Rereading THE ENCHANTED CASTLE by E. Nesbit

EnchantedCastle

Edith Nesbit has been a favorite author of mine since childhood, and this is probably my favorite book of hers. I don’t know how many times I’ve read it, but more than five, though not more recently than 10 years ago, maybe 20. Above is my hardcover edition published by Coward-McCann in 1933, though it originally came out in 1907. However, I didn’t read that book this time, I read the iBook version on my phone, which is a free download from Apple, using the version available online from the Gutenberg Project. More about that later.
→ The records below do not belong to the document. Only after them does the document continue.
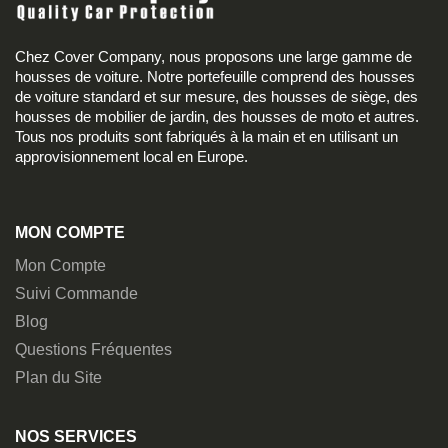
Chez Cover Company, nous proposons une large gamme de
housses de voiture. Notre portefeuille comprend des housses
de voiture standard et sur mesure, des housses de siège, des
housses de mobilier de jardin, des housses de moto et autres.
Tous nos produits sont fabriqués à la main et en utilisant un
approvisionnement local en Europe.
MON COMPTE
Mon Compte
Suivi Commande
Blog
Questions Fréquentes
Plan du Site
NOS SERVICES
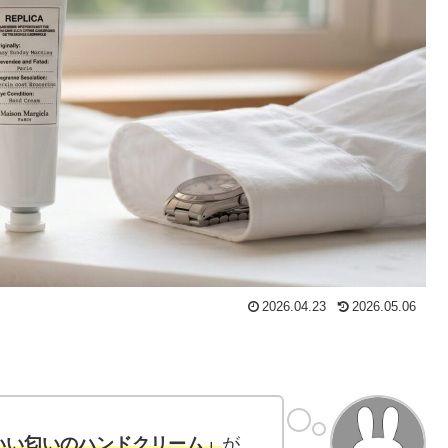
2026.04.23
2026.05.06
いい匂いのハンドクリーム」
が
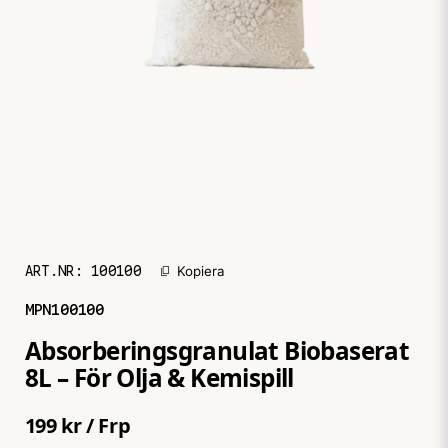
ART.NR:
100100
Kopiera
MPN
100100
Absorberingsgranulat Biobaserat
8L – För Olja & Kemispill
199 kr
/ Frp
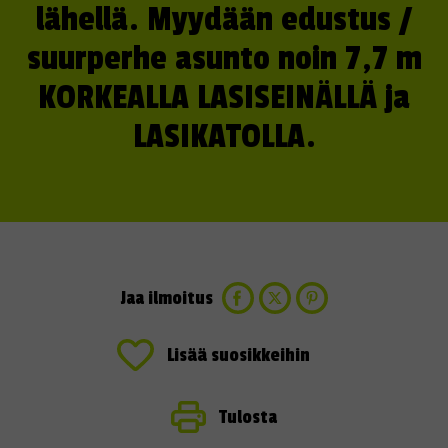
lähellä. Myydään edustus /
suurperhe asunto noin 7,7 m
KORKEALLA LASISEINÄLLÄ ja
LASIKATOLLA.
Jaa ilmoitus
Lisää suosikkeihin
Tulosta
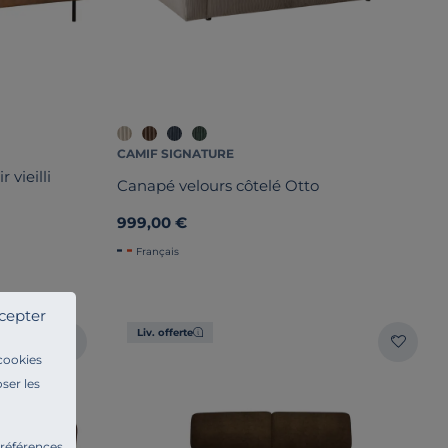
CAMIF SIGNATURE
 vieilli
Canapé velours côtelé Otto
999,00 €
Français
cepter
Liv. offerte
 cookies
ser les
préférences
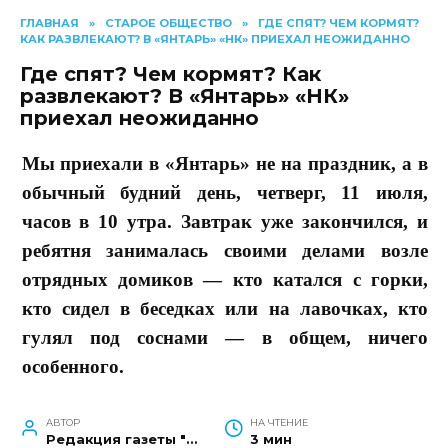
ГЛАВНАЯ
»
СТАРОЕ ОБЩЕСТВО
»
ГДЕ СПЯТ? ЧЕМ КОРМЯТ?
КАК РАЗВЛЕКАЮТ? В «ЯНТАРЬ» «НК» ПРИЕХАЛ НЕОЖИДАННО
Где спят? Чем кормят? Как
развлекают? В «Янтарь» «НК»
приехал неожиданно
Мы приехали в «Янтарь» не на праздник, а в
обычный будний день, четверг, 11 июля,
часов в 10 утра. Завтрак уже закончился, и
ребятня занималась своими делами возле
отрядных домиков — кто катался с горки,
кто сидел в беседках или на лавочках, кто
гулял под соснами — в общем, ничего
особенного.
АВТОР
НА ЧТЕНИЕ
Редакция газеты "Наш край"
3 мин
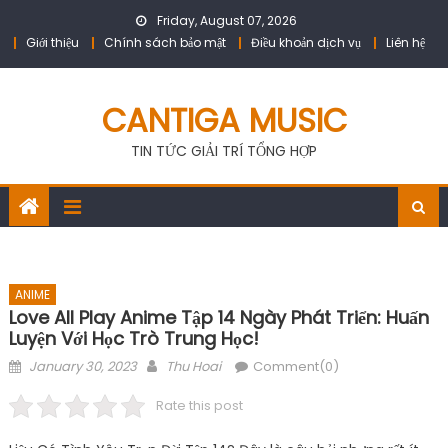
Skip
Friday, August 07, 2026
to
Giới thiệu
Chính sách bảo mật
Điều khoản dịch vụ
Liên hệ
content
CANTIGA MUSIC
TIN TỨC GIẢI TRÍ TỔNG HỢP
ANIME
Love All Play Anime Tập 14 Ngày Phát Triển: Huấn
Luyện Với Học Trò Trung Học!
Posted
Author
January 30, 2023
Thu Hoai
Comment(0)
on
Rate this post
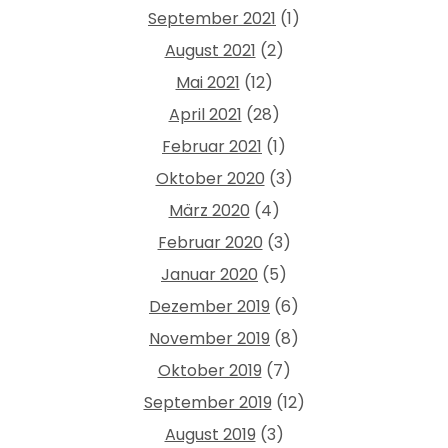
September 2021
(1)
August 2021
(2)
Mai 2021
(12)
April 2021
(28)
Februar 2021
(1)
Oktober 2020
(3)
März 2020
(4)
Februar 2020
(3)
Januar 2020
(5)
Dezember 2019
(6)
November 2019
(8)
Oktober 2019
(7)
September 2019
(12)
August 2019
(3)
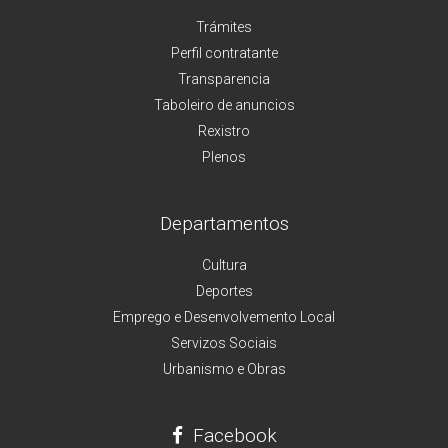
Trámites
Perfil contratante
Transparencia
Taboleiro de anuncios
Rexistro
Plenos
Departamentos
Cultura
Deportes
Emprego e Desenvolvemento Local
Servizos Sociais
Urbanismo e Obras
Facebook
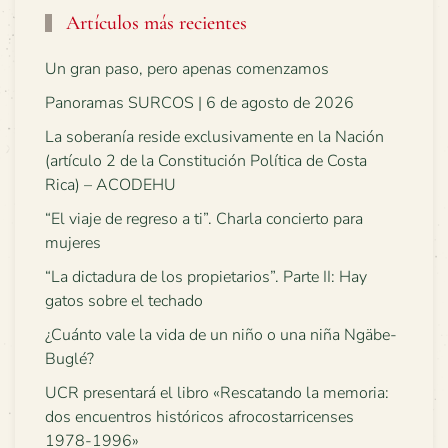
Artículos más recientes
Un gran paso, pero apenas comenzamos
Panoramas SURCOS | 6 de agosto de 2026
La soberanía reside exclusivamente en la Nación
(artículo 2 de la Constitución Política de Costa
Rica) – ACODEHU
“El viaje de regreso a ti”. Charla concierto para
mujeres
“La dictadura de los propietarios”. Parte II: Hay
gatos sobre el techado
¿Cuánto vale la vida de un niño o una niña Ngäbe-
Buglé?
UCR presentará el libro «Rescatando la memoria:
dos encuentros históricos afrocostarricenses
1978-1996»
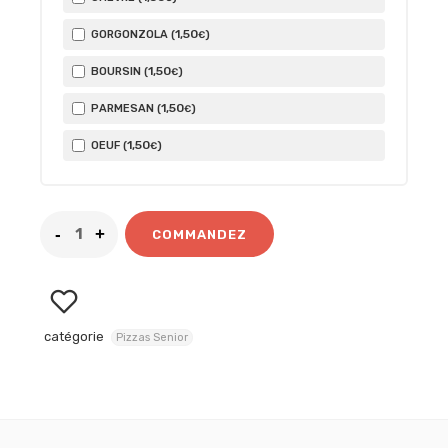
1
,50
GORGONZOLA (
)
€
1
,50
BOURSIN (
)
€
1
,50
PARMESAN (
)
€
1
,50
OEUF (
)
€
COMMANDEZ
catégorie
Pizzas Senior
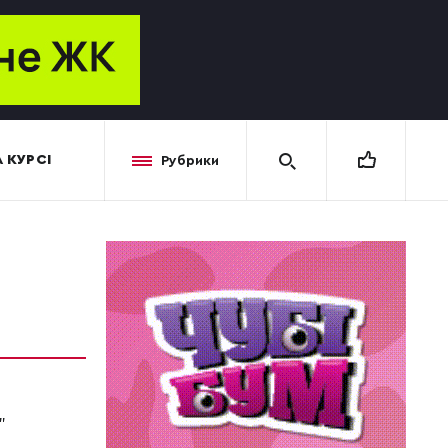
 КУРСІ
Рубрики
"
Nesbit’s children are SO well written, you feel like you know them inside a few pages. This book features four. First, a family of three: Gerry, oldest boy, who likes to talk about himself in the third person as if he is a character in a story, which of course he is, an interesting technique; Jimmy, the younger brother, somewhat stubborn, and not always willing to follow Gerry’s lead; and Cathy, their sister, always playing peacemaker, very sweet and loveable. These three have been forced to spend their summer at a boarding school in a small country town when other plans fall through. In charge of them in the empty school is a French governess who seems to be young and pretty, probably fairly new at the job, and easily swayed by clever Gerry to let the children explore the town on their own. On an early expedition the three find a hidden entrance to a large estate dominated by a home that is more like a castle, very grand. And in the elaborate garden maze they come upon what seems to be a sleeping, enchanted princess, a girl about their own age dressed in a long, fancy dress and bedecked with lots of very expensive-looking jewelry.

When they wake her, the princess gives them a tour of the castle, which does seem to be a magical place. One room holds secret panels behind which are lots more magnificent jewels — this is where the princess’s came from, and among them what she tells them is a magic ring. Indeed, it proves so when the girl, on a dare, wishes herself to be invisible to prove it to them, and is shocked to find she actually IS invisible. She’s really Mabel Prowse, the daughter of the housekeeper, and now in lots of trouble!

Many wonderful adventures ensue, and as in most Nesbit books, the magic is very difficult and tricky, always leading to unexpected and sometimes dangerous results. Or funny ones, though not so funny to the children who have to deal with it. Nesbit’s book is much more than that, with romance and intrigue for adults as well as deep magic involving gods and dinosaurs and very creepy people made out of old clothing, secret passages and caves, and lots of insightful humor and social commentary as well as very realistic kids.

Now, about the iBook version. It’s a mess. I checked the Gutenburg Project original, and the mess began there, it’s where the iBook came from. Yes, it’s free, and one has to applaud that, but the book is full of confusing mistakes: lots of missing punctuation, for instance. Nesbit often used em dashes ( — ) in her writing. They’re all missing in the online version, making for some very odd sentences. For instance, in the original:

“I’m not—I’m alive—I’m talking to you.”

In the iBook: “I’m not I’m alive I’m talking to you.”

Many other errors; missing commas and periods, probably words and lines dropped out, though I didn’t check for that. Not to mention things like words italicized for emphasis that aren’t in the iBook. It’s great to have Nesbit’s work available to anyone with a computer, but too bad it’s such a mangled version. Having read it many times, I could enjoy it anyway, but someone reading it for the first time would find many things puzzling I think. And the original illustrations by H. R. Millar are also not in the iBook, though in the printed book I have they’re reproduced quite badly, so that’s not good either.

In any case, if you like adventures with magic in them, this is a classic. Highly recommended.